### Görev 1
Aşağıdaki dil konulu blog yazısına göre şu soruları yanıtlayın:
(a) Yazı hangi kategoride yer alıyor?
(b) Bugün Türkiye'de hangi dil konuşuluyor?
(c) Atalarımızın mezarlarının hâlâ durduğu söylenen yer neresidir?
### Görev 2
Dil konulu blog yazısında "Bugün biz Türkiye’de" ile "Anadolu bozkırlarına geldik." arasındaki bölümü, bu iki ifade de dahil olmak üzere, hiçbir değişiklik yapmadan çıkarın.

### Metin Bölümü
....
Mlliyet Milliyet Blog Milliyet Blog
 
Facebook Connect
Blog Kategorileri
 

25 Aralık '14

 
Kategori
Dil Eğitimi
 

Geleceğin dili İngilizce mi?

Geleceğin dili İngilizce mi?
 

Bugün biz Türkiye’de hangi dili konuşuyoruz?  Elbette Türkçe , diyeceğiz. 
 
Peki, biz nereden geldik ? Elbette, biliyoruz ki, döne dolaşa , o Ortaasya bozkırlarından, kona göçe Anadolu bozkırlarına geldik.
 
Nerelerden geçtik ? Siriderya Amuderya arasından bir yerlerden koptuk, hadi bakalım İran içlerine daldık. Oralarda epey oyalandık; sonra Irak’da Emeviler Abbasiler’le epey karıştık, Suriye üzerinden (oralarda atalarımızın mezarları hala duruyor..) düştük yollara, buralara kavuştuk. Ve hatta hızımızı alamadık , Avrupa ortalarına kadar gittik..
....
### Sağlanan Veriler

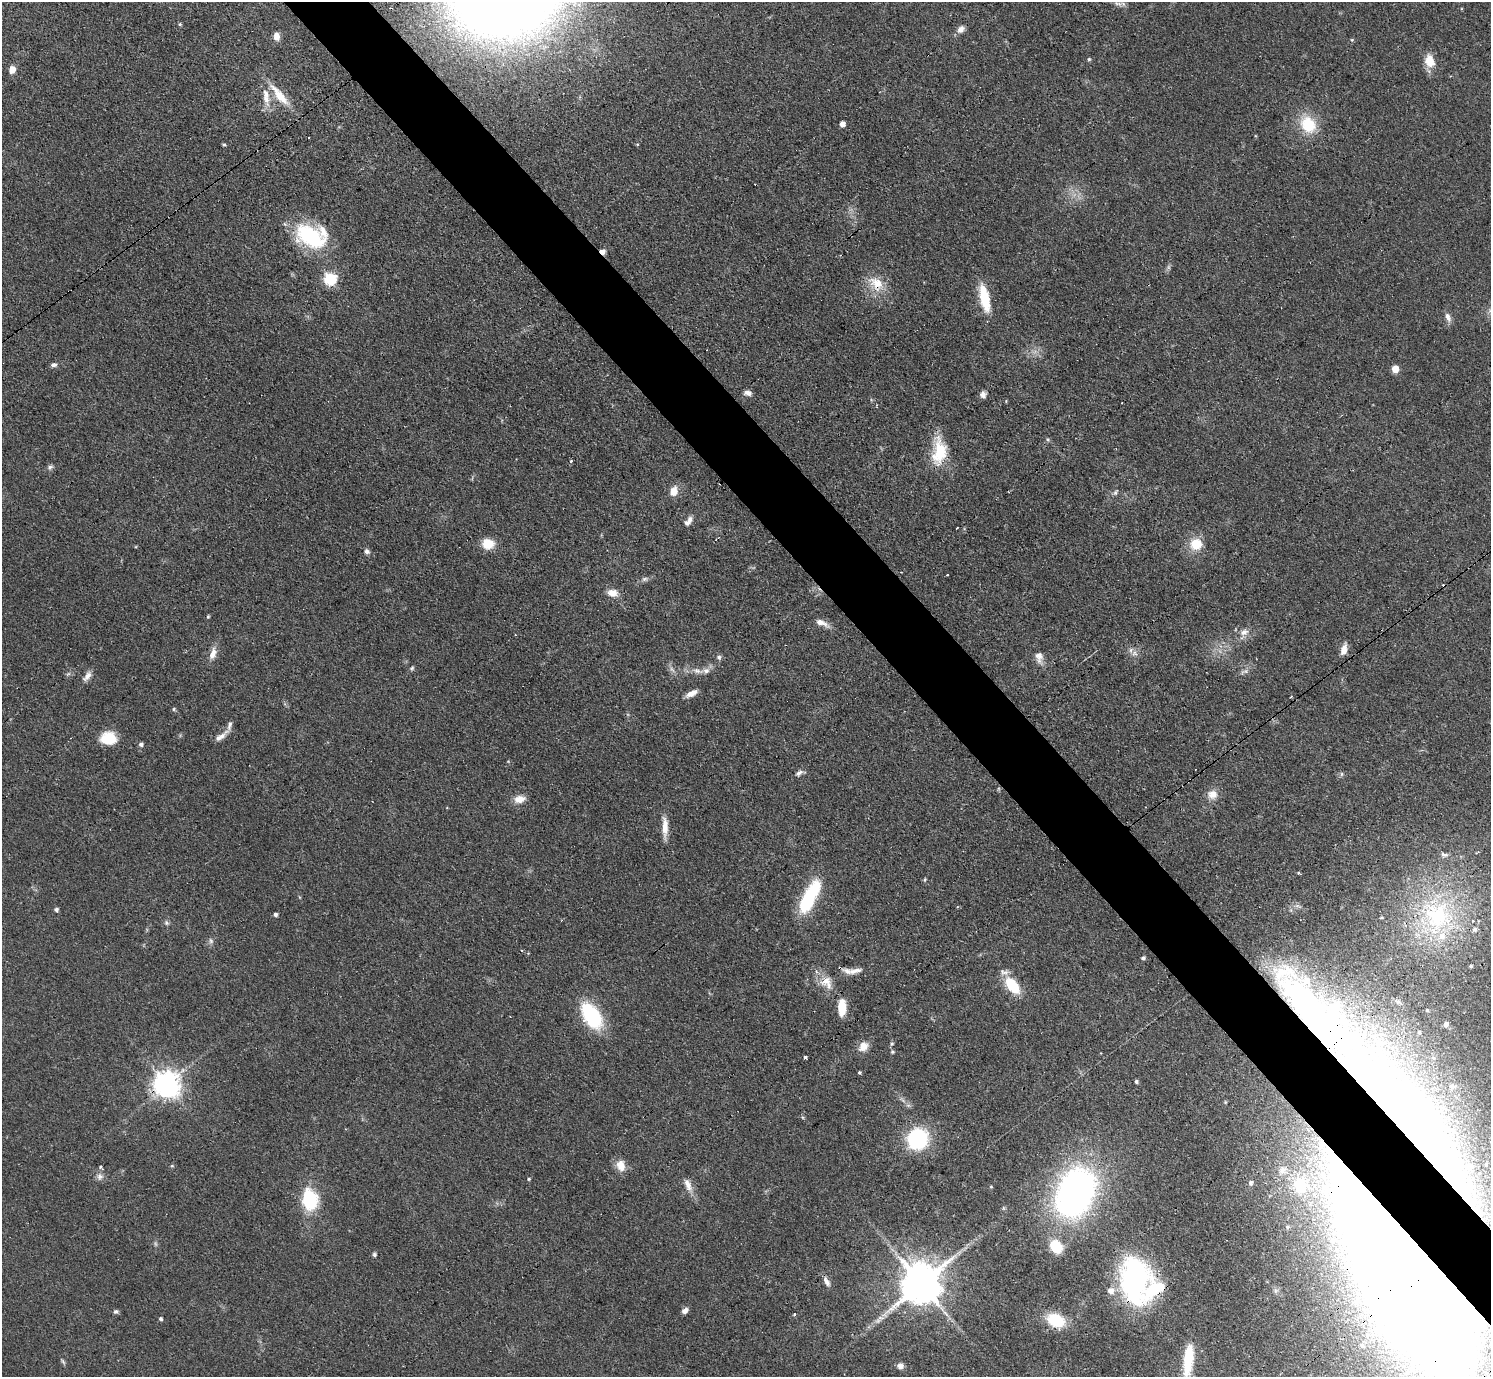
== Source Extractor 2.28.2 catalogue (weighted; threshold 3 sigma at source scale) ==
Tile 6 of 4 x 4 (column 2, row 2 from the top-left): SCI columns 1553-3041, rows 3082-4456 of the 6126 x 6131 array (HDU 1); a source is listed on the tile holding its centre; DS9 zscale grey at full resolution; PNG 1493 x 1379 px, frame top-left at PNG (2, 2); no overlay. Shown black and unused: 5% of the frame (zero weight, under 3 of 4 exposures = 1% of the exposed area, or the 3 px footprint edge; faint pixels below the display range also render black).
....
### Yanıt 1
(a) Yazı "Dil Eğitimi" kategorisinde yer alıyor.
(b) Bugün Türkiye'de Türkçe konuşuluyor.
(c) Atalarımızın mezarlarının hâlâ durduğu söylenen yer Suriye'dir.

### Yanıt 2
Bugün biz Türkiye’de hangi dili konuşuyoruz?  Elbette Türkçe , diyeceğiz. 
 
Peki, biz nereden geldik ? Elbette, biliyoruz ki, döne dolaşa , o Ortaasya bozkırlarından, kona göçe Anadolu bozkırlarına geldik.